Gloss si era da poco trasferita in un’amena località montana, destinazione turistica internazionale, famosa per un’edizione delle Olimpiadi nei primi anni Duemila, stazione sciistica votata allo snowboard d’inverno e al downhill d’estate. Su indicazione dei Responsabili milanesi, sviluppò da subito contatti con la comunità di buddisti locali, ma anche con altre persone non necessariamente ispirate dalla stessa filosofia di vita. Tra queste, ce n’era una che gestiva un negozio di accessori moda sulla via chic dove lei stessa abitava, nel quale si infilava spesso la propria figliola, disabile ma attenta ai rapporti interpersonali e curiosa di tutto ciò che costruisce il look femminile, dagli occhiali ai tacchi. Gestora del negozio da oltre vent’anni, la nuova amica di Gloss rappresentava, per la comunità buddista e non, il gazzettino della cittadina e, secondo il delicato quanto inesorabile principio comune a piccole città e paesi che prevede l’impossibilità di recuperare gli individui già etichettati negativamente, quella gestora restava invisa anche a coloro che avrebbero dovuto fare della compassione in senso buddista il proprio timone di vita.
Ma alla novella residente le chiacchiere non importavano, sapendo che una forte determinazione trasforma ciò che appare impossibile in possibile. Ne aveva già avuto diverse prove concrete nella propria vita, anche da non buddista. La gestora si confidava spesso con lei, di come si sentisse esclusa da quelle che un tempo riteneva amiche sue, mentre la signora confidava le difficoltà che incontrava nel crescere la figlia disabile, ormai ragazzina, e di come la pratica buddista aiutasse entrambe.
Una mattina, al termine della spesa fatta nel negozio di alimentari posto frontalmente, non trovandosi accontentata negli acquisti di mamma Gloss e piangendo a dirotto perché avrebbe voluto il cioccolato al latte anziché quello fondente, la ragazzina si infilò nel negozio della gestora in cerca di consolazione. Gloss spiegò alla gestora il motivo. Congiungendo le manine, la ragazzina pronunciò NAM MYOHO RENGE KYO e di colpo smise di piangere. La gestora affermò che se davvero funzionava così, avrebbe dovuto provare.
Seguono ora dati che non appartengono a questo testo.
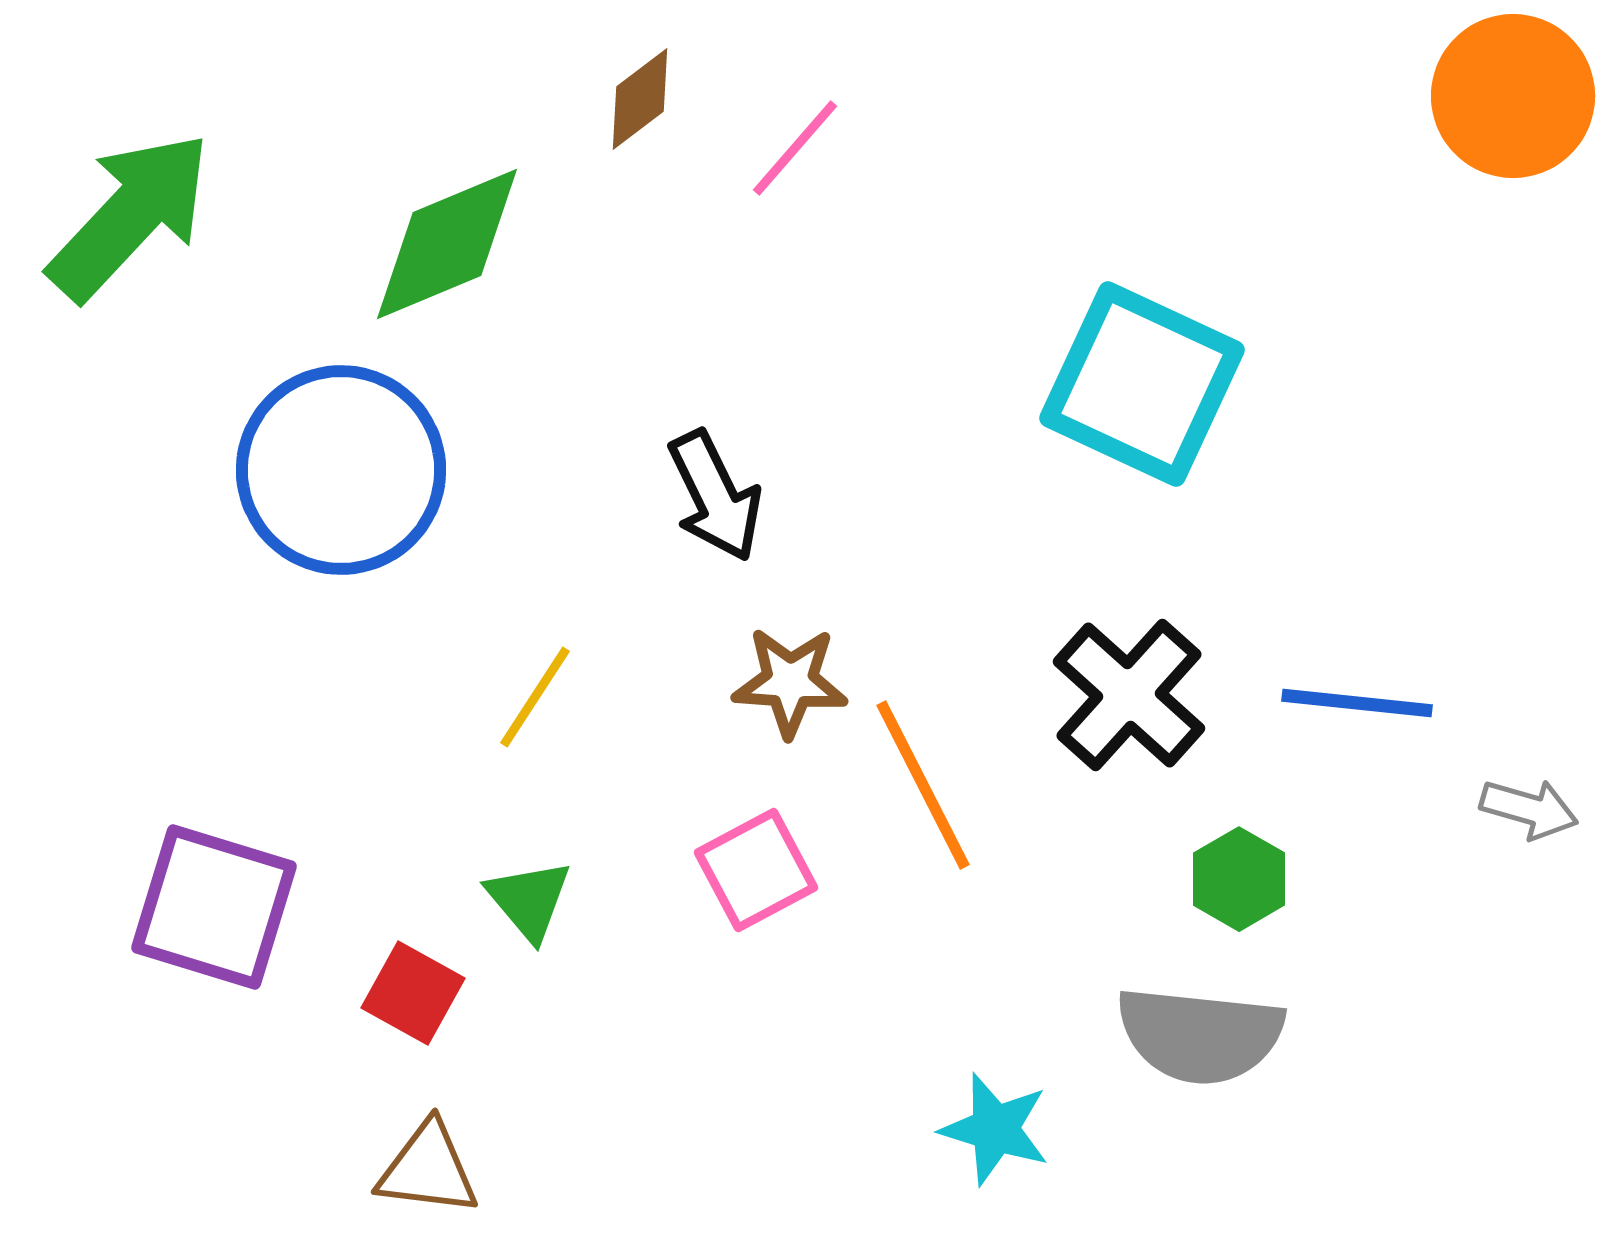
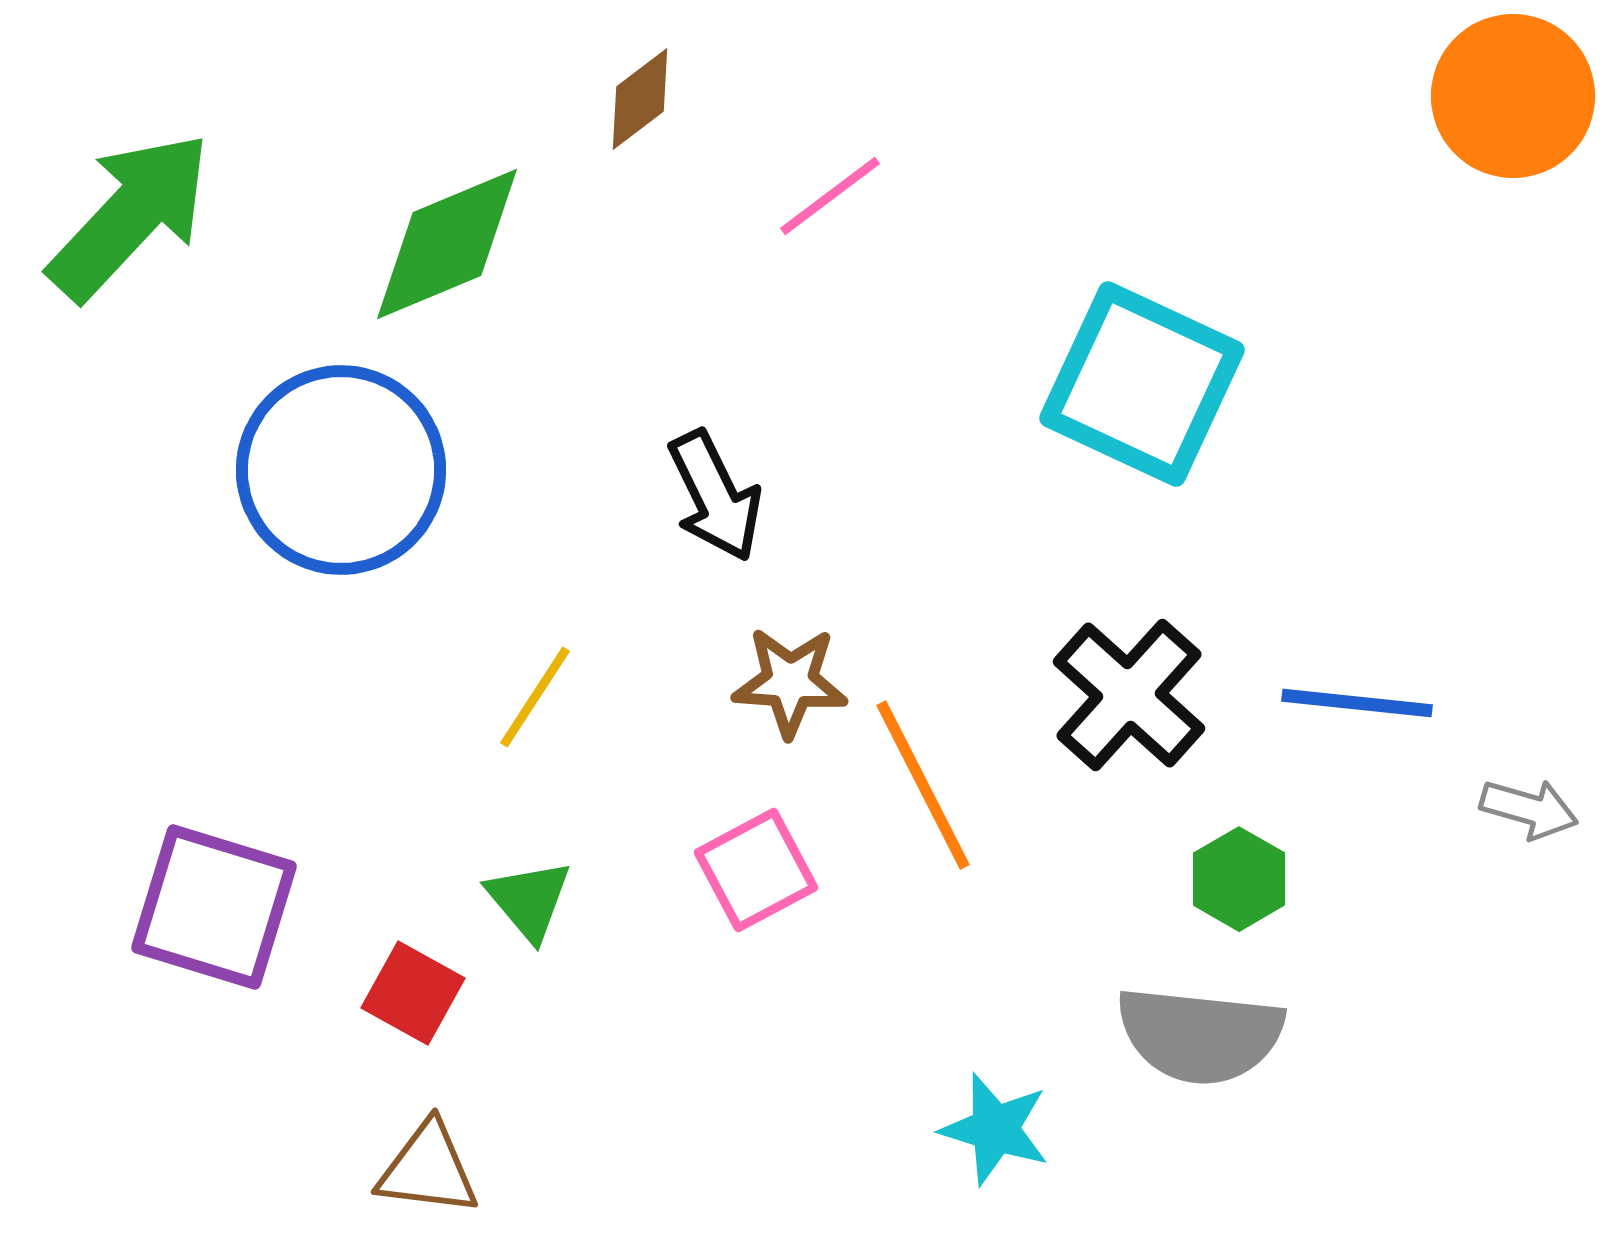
pink line: moved 35 px right, 48 px down; rotated 12 degrees clockwise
Da quel giorno sono trascorsi tre anni, tante cose sono cambiate nelle singole vite di queste protagoniste, in bene o in male. Il marito della gestora ha rimesso un’attività in proprio, non ricavandone che magri guadagni e grandi debiti. La gestora stessa perse il lavoro che sembrava assolutamente tranquillo e radicato nella realtà ventennale della cittadina. Gloss dal canto suo, alla mancanza di lavoro riusciva a sopperire sempre; risolse con la determinazione di trovare una cura specifica per la figlia con sopraggiunte crisi psicotiche, gli anni di singletudine inveterata cancellati di colpo con l’arrivo di un partner ammirato e stimato da tutti, pure buddista. La gestora nel frattempo, da una parente buddista, riceveva maggiori ragguagli sulla pratica e ripetuti inviti a unirsi al gruppo. Non è chiaro cosa abbia convinto la gestora, se un’azione combinata delle buddiste o le prove concrete di Gloss che progrediva seppur tra mille difficoltà. Probabilmente non fu una singola cosa tra tutte queste, ma la loro felice combinazione, fatto sta che determinò di ricevere il Gohonzon proprio in corrispondenza dell’anniversario della Fondazione Soka.
Sensei scrive: “Per raggiungere un’espansione senza precedenti in questo breve lasso di tempo, occorre raccogliere una grande saggezza. Sono sicuro che state pensando a quante persone avete introdotto al buddismo negli ultimi mesi e non sapete a chi altro parlare di Buddismo. Questo modo di pensare è un ostacolo. Dove si trova l’ostacolo? E’ nella nostra mente. Siamo noi stessi a crearlo. Intorno a noi ci sono tante persone a cui potremmo parlare del Buddismo. Probabilmente non abbiamo ancora avuto l’opportunità di farlo oppure non abbiamo avuto con loro un dialogo approfondito. E’ qui che serve la saggezza, ovvero capire come dialogare per toccare il cuore degli altri” (NRU, 17 185).
Gloss ha bene in mente questo passaggio e mai, mai si è lasciata fermare da menti chiuse, da apparenti muri, da località bigotte. Sa che ogni volta che incontra qualcuno di nuovo, davanti a sé trova un Budda: anche se si tratta di una persona sbagliata, c’è sempre da imparare (magari standone lontani). Ha appreso ad usare il potere del Daimoku che avvicina misticamente le persone distanti. Ha studiato per utilizzare il proprio ego sempre insieme a Sensei, trasformando i propri difetti caratteriali in pregi vittoriosi per la Soka Gakkai, per la gente non buddista, per se stessa.